One of the many residual effects of the massive success of the Star Wars trilogy was the boom of fantasy films that arrived in theaters in the mid-1980s. Movies such as Legend, Masters of the Universe, The NeverEnding Story, The Princess Bride, and others were all released within the span of a couple of years, and each to some degree featured sprawling sets, evocative atmospheres, and extensive use of prosthetics and puppets. These elements were staples of George Lucas's storytelling, a quality that proved to be a strong companion to the Star Wars films' grand visual and narrative design. It wasn't long after the trilogy had wrapped that even Lucas himself had dipped into the bankable commercial lore of fantasy moviemaking when he produced Jim Henson's 1986 film Labyrinth. His own contribution to the subgenre followed two years later at a time when fantasy appeared on the decline. With an original story by Lucas, Willow was met with widespread ambivalence upon its release. Retrospectively, however, the film's graceless hybrid of Star Wars-style mythmaking and leftovers from the short-lived fantasy period in commercial cinema that Lucas inspired offers a pointed reflection and portrait of the filmmaker that has grown more compelling as the full trajectory of Lucas’s career has emerged in view.

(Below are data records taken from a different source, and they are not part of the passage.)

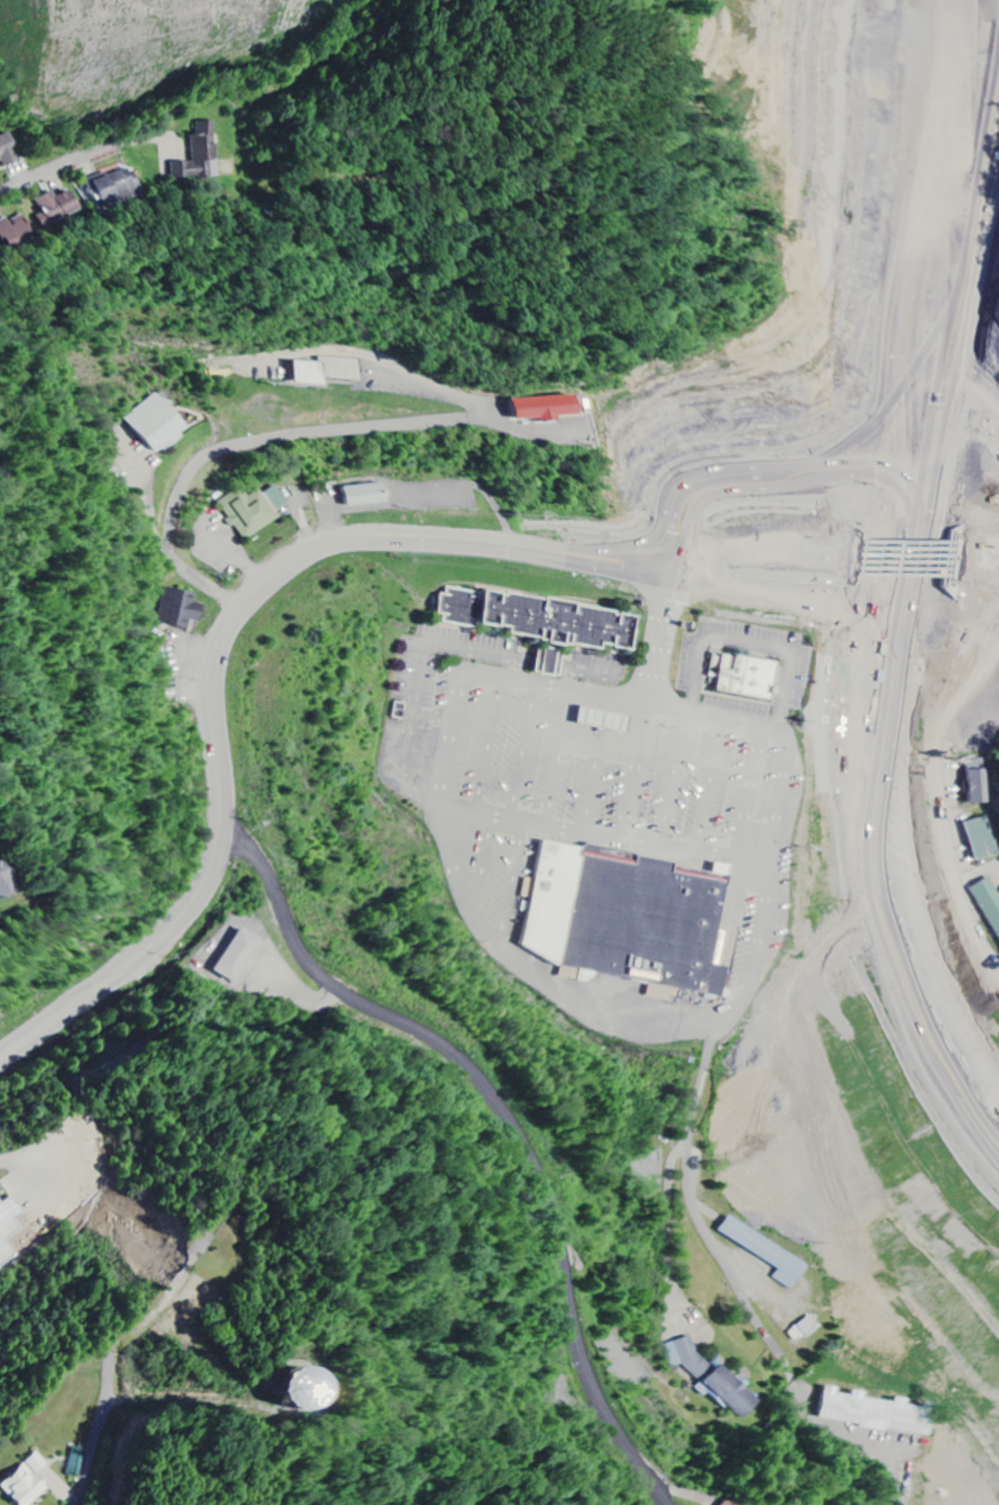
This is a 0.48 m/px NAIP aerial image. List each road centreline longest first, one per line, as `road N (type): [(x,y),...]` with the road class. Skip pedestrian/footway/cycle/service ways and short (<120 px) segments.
road 1 (residential): [(91,997),(132,969),(208,872),(220,821),(211,709),(217,650),(247,599),(308,549),(361,534),(533,545),(912,620)]
road 2 (trunk): [(998,99),(889,615),(878,708),(884,833),(907,933),(950,1038),(998,1114)]
road 3 (trunk): [(998,1086),(933,948),(910,853),(900,762),(916,594),(998,201)]
road 4 (residential): [(220,821),(263,867),(314,970),(455,1055),(505,1114),(546,1195),(586,1376),(614,1432),(667,1504)]
road 5 (residential): [(254,592),(185,538),(186,493),(202,468),(373,428),(522,421)]
road 6 (residential): [(896,1504),(876,1454),(803,1409)]
road 7 (residential): [(121,145),(0,193)]
road 8 (residential): [(667,1504),(705,1463),(755,1504)]

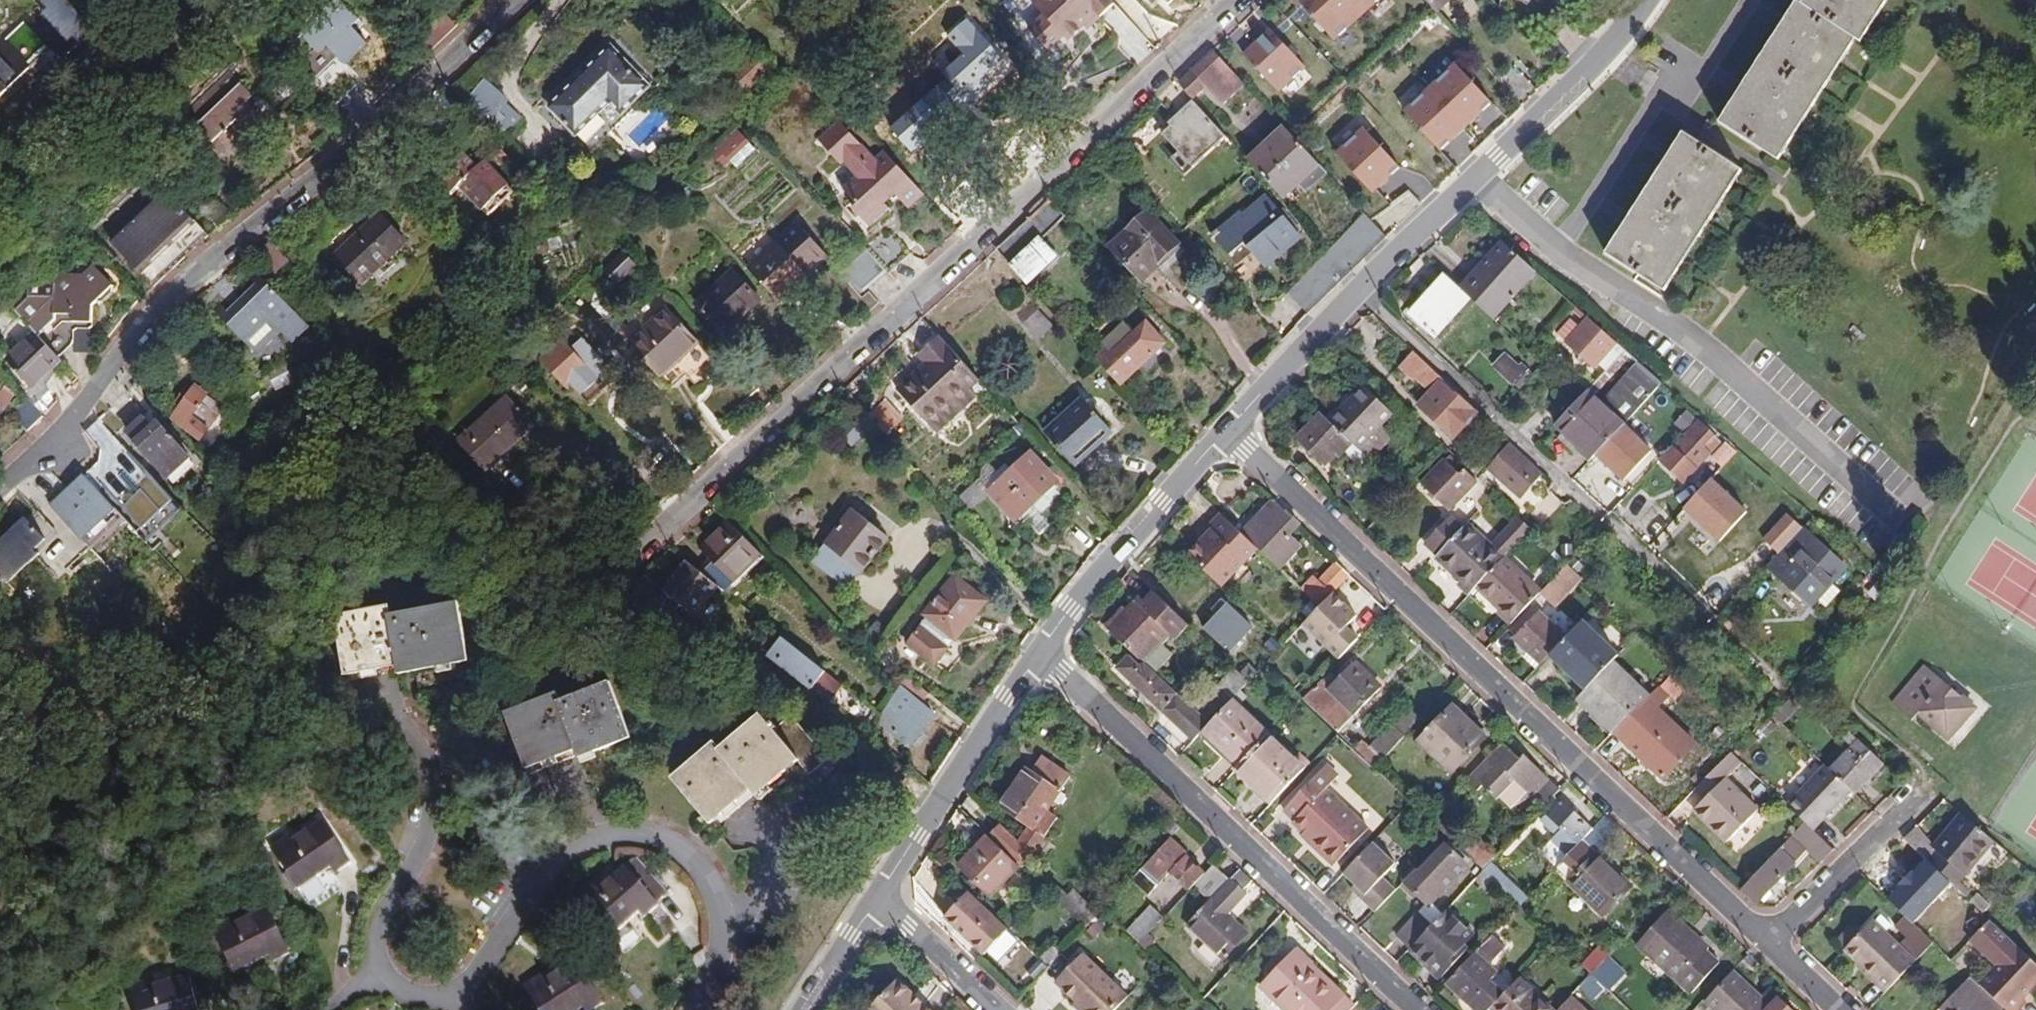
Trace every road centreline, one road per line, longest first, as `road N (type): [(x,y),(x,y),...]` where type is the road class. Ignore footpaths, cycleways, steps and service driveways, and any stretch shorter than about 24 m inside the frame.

Of course, Lucas didn't direct Willow (we'll get to that later), but the film bears his authorial stamp almost immediately at the outset. In fact, you don't even need to see the trademark Lucasfilm logo to sense the filmmaker's touch. The setting and storytelling influences may diverge from those of Star Wars, but the same propensity for merging age-old legends is evident. Instead of drawing from Joseph Campbell and Akira Kurosawa, Lucas and screenwriter Bob Dolman fold elements of the Grimm brothers and J.R.R. Tolkien into a nakedly Biblical framework. Take the prologue: Willow opens on the evil Queen Bavmorda (Jean Marsh), who orders the slaughter of all newborns for fear of a prophecy predicting the usurping of her power. But the blatant Biblical allusion doesn't end there. Lucas and Dolman also add a dash of Moses for good measure, when a baby born in secret is placed into a basket and floated down a river. Then, after the baby is discovered by Hobbit-esque folk called Nelwyns, Willow shifts into Star Wars mode, slowing down to allow the larger world to develop.